古河絶水 先生が贈るスペクタクル宮廷劇。第2巻は“幸月姫”を女王に掲げ摂政となった
“奇智彦”の前に現れる彼女の祖父“太刀守”の意図を推し量る、緊迫の顛末を描きます。
(イラスト:ごもさわ 先生)
【 https://www.shogakukan.co.jp/books/09453158 】
「謀反ではない」と主張する“奇智彦”に国内外で批判の声があることを肌で感じる所に
軍勢を引き連れ彼の器量を知りたいと嘯く“太刀守”の意図が読めない不気味さ。加えて
嫁にとれという娘“愛蚕姫”の得手とする占いから感じる胡散臭さが先を読ませない展開。

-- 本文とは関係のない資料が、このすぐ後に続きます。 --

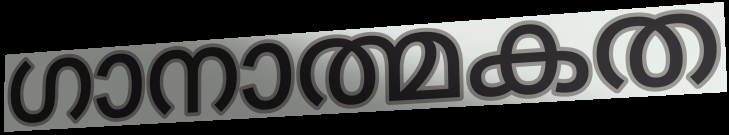
ഗാനാത്മകത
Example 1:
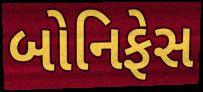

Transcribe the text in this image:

બોનિફેસ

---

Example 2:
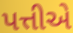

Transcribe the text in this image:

પત્તીએ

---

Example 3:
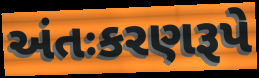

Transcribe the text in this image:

અંતઃકરણરૂપે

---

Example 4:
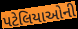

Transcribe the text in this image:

પટેલિયાઓની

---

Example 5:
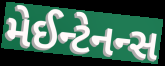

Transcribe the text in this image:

મેઈન્ટેનન્સ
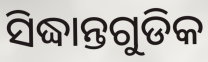
ସିଦ୍ଧାନ୍ତଗୁଡିକ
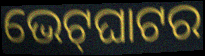
ଭେଟ୍‌ଘାଟର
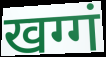
खग्गं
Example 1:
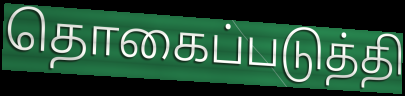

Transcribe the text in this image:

தொகைப்படுத்தி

経済面でも難を抱える“奇智彦”の苦心を他所に国のあちこちで相撲に興じる“荒良女”。
狂言じみた彼女の行動に意味があるとはいえ、内憂外患の言葉がふさわしい彼の臣下たち
を見るに「よく摂政やれてるな」と言うしかなく。そこに舞い込む陰謀劇が泣きっ面に蜂。

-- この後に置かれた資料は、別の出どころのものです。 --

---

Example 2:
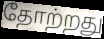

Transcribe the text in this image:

தோற்றது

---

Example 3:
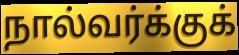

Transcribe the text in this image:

நால்வர்க்குக்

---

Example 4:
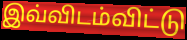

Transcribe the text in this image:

இவ்விடம்விட்டு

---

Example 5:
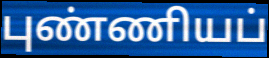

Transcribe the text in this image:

புண்ணியப்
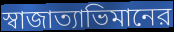
স্বাজাত্যাভিমানের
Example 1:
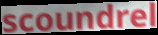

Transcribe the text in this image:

scoundrel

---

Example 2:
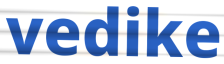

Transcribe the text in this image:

vedike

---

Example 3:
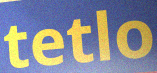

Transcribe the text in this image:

tetlo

窮地を好機に変えるべく策を巡らす“奇智彦”に寄り添い彼の心を見定める“愛蚕姫”が
どう評価を下したか。そこにどう“太刀守”が関わるか。思い思いの腹の探り合いを経て
辿り着いた結末がこれまた興味深い。“奇智彦”を取り巻く人間模様の移ろいに注目です。